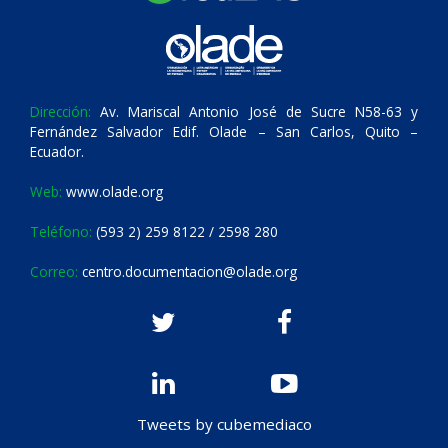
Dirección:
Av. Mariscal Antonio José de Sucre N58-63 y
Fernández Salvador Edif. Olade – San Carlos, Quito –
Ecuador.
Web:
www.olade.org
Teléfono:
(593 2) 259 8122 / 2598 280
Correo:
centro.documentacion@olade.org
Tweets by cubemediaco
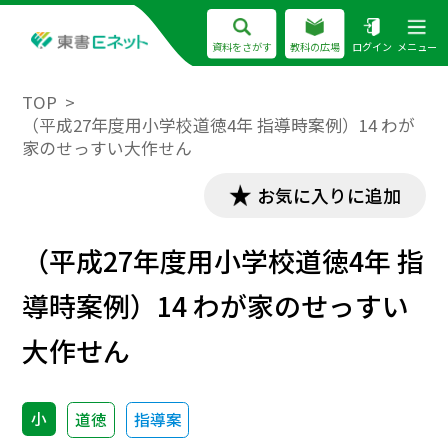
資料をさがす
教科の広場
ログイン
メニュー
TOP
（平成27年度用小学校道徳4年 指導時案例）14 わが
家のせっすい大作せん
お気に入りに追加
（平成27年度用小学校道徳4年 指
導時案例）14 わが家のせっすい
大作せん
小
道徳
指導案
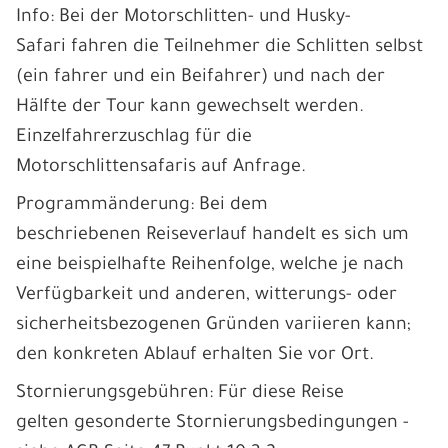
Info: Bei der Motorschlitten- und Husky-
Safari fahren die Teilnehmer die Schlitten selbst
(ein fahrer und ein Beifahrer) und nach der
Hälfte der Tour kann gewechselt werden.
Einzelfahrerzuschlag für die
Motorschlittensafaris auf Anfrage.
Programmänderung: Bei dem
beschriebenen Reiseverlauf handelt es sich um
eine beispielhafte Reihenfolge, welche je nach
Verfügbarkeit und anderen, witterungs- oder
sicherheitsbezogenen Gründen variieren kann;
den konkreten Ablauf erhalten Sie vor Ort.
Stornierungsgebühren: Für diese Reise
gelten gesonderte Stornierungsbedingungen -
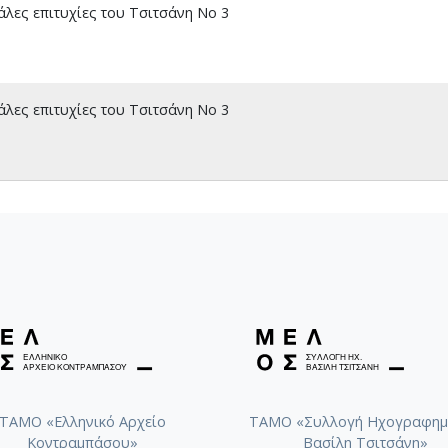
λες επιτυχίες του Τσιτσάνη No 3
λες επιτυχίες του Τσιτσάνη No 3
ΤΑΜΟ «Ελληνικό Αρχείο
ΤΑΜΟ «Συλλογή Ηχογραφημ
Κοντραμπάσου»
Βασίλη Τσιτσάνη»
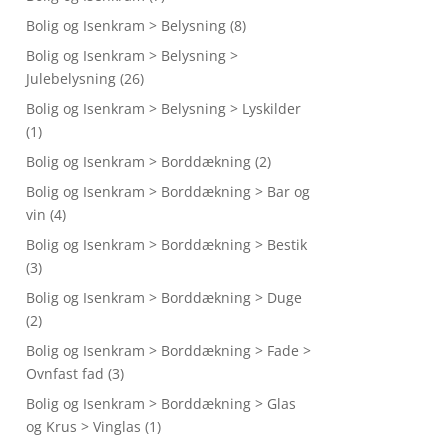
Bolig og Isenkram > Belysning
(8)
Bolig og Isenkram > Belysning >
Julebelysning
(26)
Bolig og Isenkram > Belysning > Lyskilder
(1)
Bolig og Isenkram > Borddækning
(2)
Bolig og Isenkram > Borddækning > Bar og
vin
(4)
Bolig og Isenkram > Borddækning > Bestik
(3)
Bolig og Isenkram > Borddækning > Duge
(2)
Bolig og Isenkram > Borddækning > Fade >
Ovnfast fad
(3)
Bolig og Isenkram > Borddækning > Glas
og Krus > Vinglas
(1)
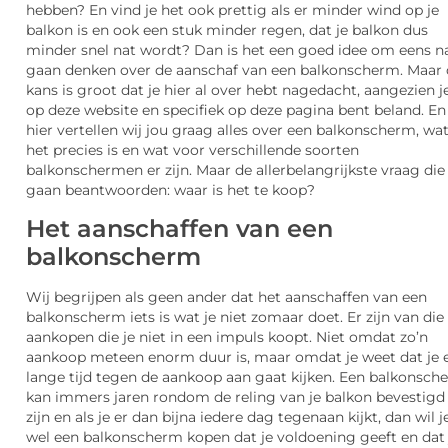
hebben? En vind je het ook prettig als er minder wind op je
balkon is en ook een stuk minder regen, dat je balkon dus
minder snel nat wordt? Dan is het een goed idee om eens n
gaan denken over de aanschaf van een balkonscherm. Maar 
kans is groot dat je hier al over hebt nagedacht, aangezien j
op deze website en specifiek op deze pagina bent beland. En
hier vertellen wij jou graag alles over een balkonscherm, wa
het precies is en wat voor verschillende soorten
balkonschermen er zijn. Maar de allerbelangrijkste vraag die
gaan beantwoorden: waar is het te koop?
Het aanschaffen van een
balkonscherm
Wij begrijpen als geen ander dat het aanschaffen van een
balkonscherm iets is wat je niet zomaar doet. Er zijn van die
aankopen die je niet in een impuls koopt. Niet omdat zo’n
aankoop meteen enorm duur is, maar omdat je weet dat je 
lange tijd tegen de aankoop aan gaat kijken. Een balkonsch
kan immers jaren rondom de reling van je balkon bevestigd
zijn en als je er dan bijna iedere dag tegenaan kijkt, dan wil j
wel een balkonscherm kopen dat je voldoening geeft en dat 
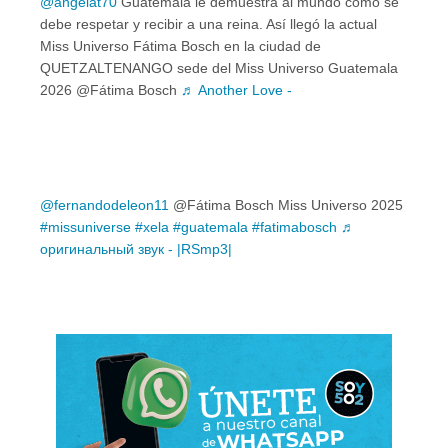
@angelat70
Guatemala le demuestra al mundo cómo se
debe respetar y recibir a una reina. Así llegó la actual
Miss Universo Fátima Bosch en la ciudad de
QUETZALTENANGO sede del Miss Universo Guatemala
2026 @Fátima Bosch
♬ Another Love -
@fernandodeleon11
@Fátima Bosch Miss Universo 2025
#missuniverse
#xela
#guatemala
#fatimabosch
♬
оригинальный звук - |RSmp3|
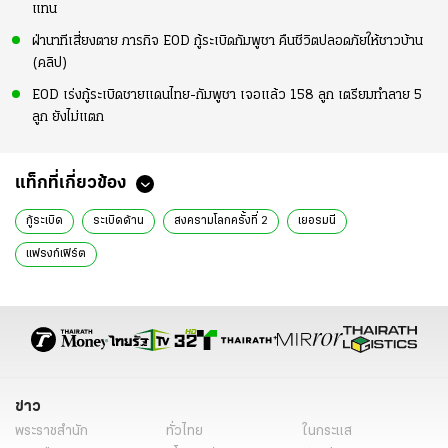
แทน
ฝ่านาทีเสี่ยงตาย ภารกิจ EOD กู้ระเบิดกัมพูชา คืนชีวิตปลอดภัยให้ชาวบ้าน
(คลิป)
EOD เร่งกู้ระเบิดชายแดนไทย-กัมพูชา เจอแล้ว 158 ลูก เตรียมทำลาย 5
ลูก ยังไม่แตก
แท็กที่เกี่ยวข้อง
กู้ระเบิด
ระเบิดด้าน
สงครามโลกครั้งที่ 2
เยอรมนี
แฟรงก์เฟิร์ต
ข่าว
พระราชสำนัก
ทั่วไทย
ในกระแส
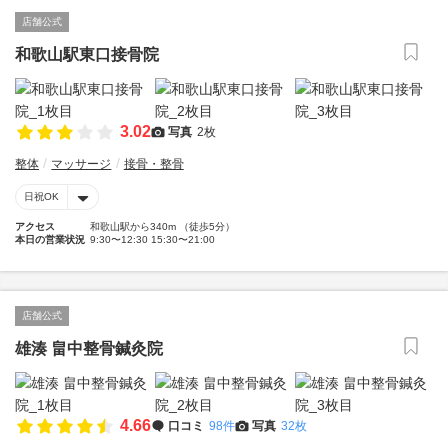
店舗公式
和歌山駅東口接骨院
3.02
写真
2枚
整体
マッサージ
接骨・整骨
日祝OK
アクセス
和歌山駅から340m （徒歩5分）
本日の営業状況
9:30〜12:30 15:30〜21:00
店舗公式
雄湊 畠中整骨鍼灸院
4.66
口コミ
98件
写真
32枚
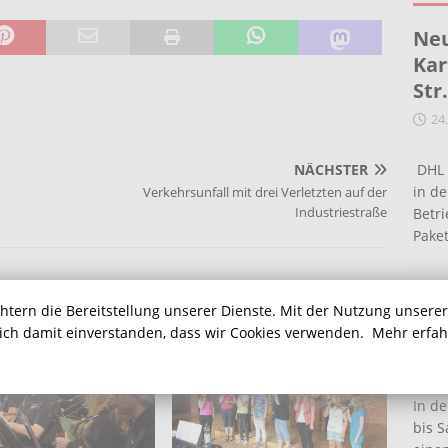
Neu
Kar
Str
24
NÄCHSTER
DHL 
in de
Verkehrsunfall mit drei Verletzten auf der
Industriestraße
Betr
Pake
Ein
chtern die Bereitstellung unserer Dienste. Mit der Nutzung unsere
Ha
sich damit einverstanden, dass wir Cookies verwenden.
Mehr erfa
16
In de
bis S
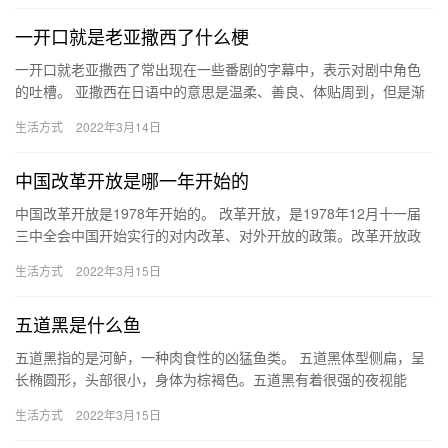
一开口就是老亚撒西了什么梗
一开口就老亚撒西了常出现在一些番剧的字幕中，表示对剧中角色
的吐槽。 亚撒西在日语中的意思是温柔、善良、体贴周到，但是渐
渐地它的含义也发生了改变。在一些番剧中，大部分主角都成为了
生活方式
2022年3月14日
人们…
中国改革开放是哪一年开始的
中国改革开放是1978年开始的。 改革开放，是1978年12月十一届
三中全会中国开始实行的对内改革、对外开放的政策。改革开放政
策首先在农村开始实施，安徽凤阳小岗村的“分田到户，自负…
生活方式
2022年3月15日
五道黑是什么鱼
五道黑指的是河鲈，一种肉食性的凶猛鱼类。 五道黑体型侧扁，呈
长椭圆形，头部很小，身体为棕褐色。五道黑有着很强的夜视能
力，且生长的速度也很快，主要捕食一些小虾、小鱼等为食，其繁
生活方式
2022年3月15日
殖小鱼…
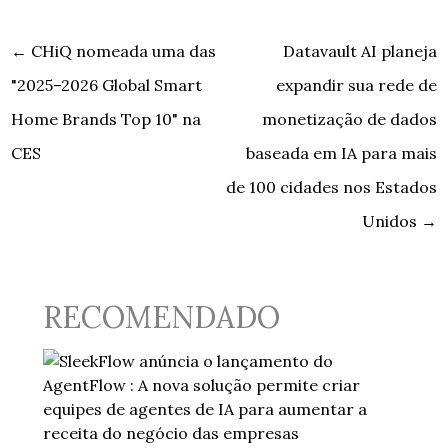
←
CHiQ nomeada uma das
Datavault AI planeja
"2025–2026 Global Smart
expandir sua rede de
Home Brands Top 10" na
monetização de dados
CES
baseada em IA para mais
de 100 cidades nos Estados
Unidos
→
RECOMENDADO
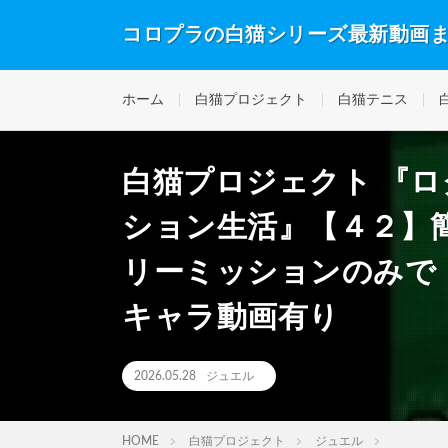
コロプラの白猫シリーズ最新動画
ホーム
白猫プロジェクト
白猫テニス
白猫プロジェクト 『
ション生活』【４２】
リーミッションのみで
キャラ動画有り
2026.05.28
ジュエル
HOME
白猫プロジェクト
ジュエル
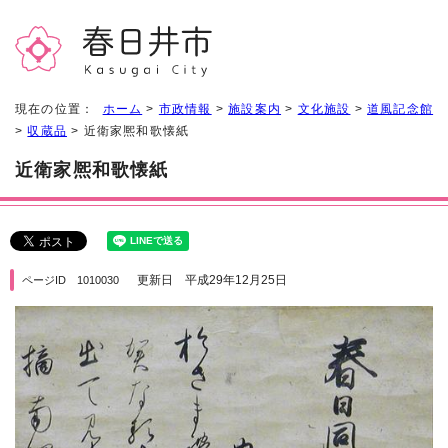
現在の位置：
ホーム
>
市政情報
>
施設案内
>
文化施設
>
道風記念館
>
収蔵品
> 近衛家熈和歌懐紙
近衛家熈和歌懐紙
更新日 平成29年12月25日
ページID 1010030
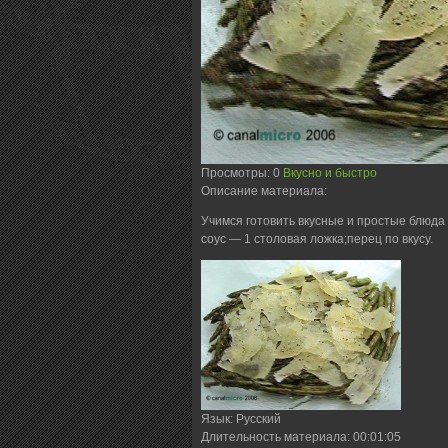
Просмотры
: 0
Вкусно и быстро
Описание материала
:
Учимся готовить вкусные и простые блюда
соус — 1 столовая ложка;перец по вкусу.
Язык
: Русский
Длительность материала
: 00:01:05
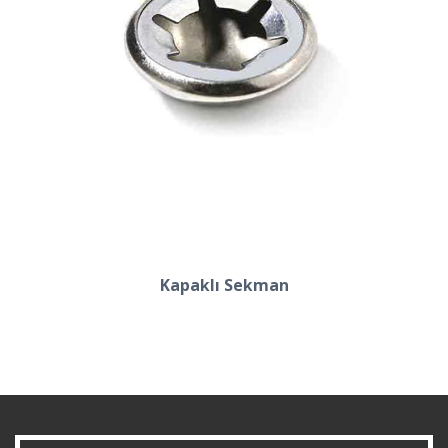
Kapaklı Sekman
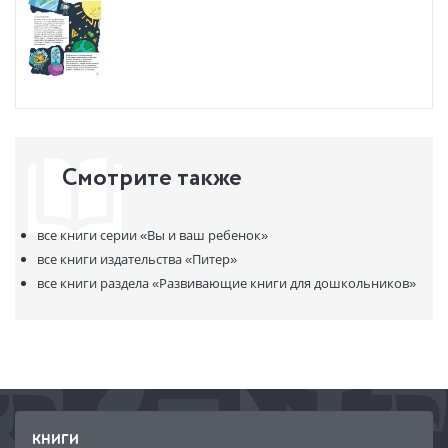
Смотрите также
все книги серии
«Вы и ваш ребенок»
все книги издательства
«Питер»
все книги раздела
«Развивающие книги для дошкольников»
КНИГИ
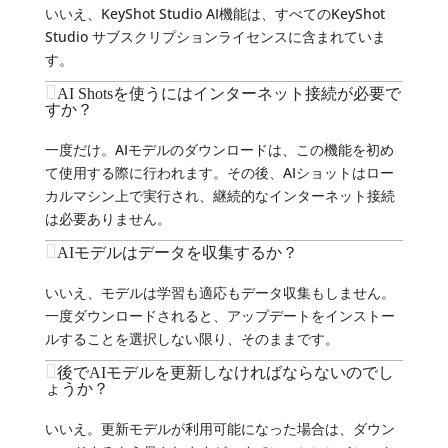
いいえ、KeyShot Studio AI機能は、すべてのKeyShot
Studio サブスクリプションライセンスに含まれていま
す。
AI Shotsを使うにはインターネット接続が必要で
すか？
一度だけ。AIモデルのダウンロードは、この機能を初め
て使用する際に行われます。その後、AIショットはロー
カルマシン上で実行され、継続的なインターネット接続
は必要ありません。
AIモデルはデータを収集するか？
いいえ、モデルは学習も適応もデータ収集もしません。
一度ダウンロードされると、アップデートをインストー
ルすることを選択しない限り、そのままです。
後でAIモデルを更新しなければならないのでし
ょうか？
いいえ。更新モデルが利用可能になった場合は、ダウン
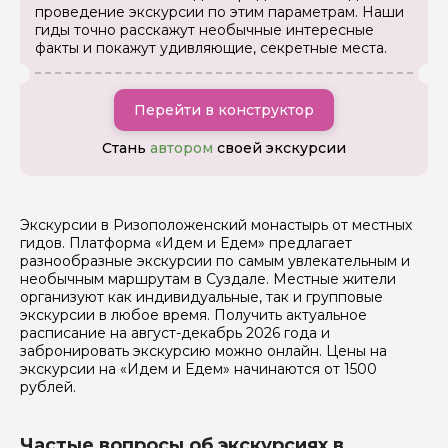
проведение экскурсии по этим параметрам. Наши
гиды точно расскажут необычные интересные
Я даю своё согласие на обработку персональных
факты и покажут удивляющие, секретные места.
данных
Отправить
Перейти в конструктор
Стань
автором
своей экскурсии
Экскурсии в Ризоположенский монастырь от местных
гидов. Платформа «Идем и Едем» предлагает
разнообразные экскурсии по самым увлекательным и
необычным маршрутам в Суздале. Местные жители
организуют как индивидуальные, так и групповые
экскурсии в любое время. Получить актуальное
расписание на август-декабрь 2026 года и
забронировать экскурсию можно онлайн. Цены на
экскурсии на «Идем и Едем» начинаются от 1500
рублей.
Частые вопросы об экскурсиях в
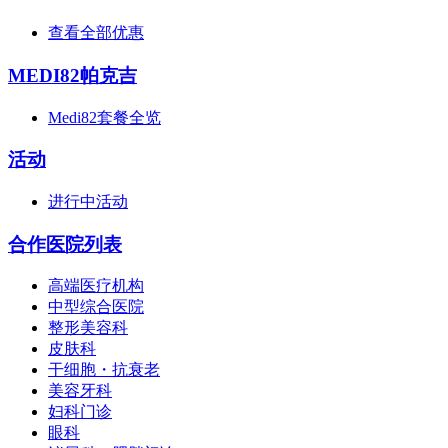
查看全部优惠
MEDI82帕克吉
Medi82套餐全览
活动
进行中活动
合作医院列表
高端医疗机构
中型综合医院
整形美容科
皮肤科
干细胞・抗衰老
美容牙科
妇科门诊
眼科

+ + + +

## [TASK TO COMPLETE]
Show every line of the records that contains the string "kann".

## [RESULT BELOW]
Hälfte der Tour kann gewechselt werden.
sicherheitsbezogenen Gründen variieren kann;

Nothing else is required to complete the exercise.